#### Data for processing:
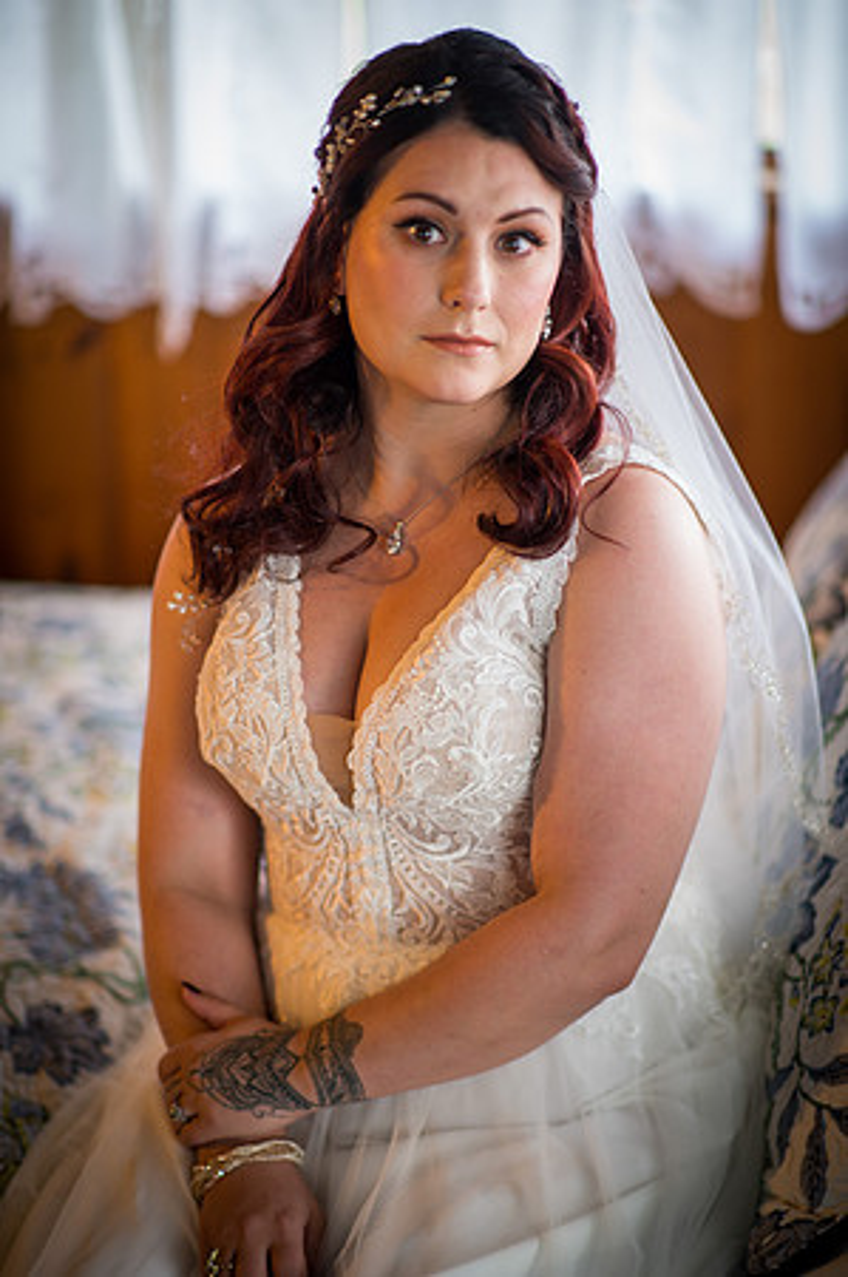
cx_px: 424
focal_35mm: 85
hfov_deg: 16.0
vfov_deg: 23.9
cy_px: 638
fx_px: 3010
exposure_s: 1/30
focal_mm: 85
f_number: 1.4
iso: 400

#### Action item:
Please write out the entire listing above exactly, but leave the pictures out.

#### Expected answer:
cx_px: 424
focal_35mm: 85
hfov_deg: 16.0
vfov_deg: 23.9
cy_px: 638
fx_px: 3010
exposure_s: 1/30
focal_mm: 85
f_number: 1.4
iso: 400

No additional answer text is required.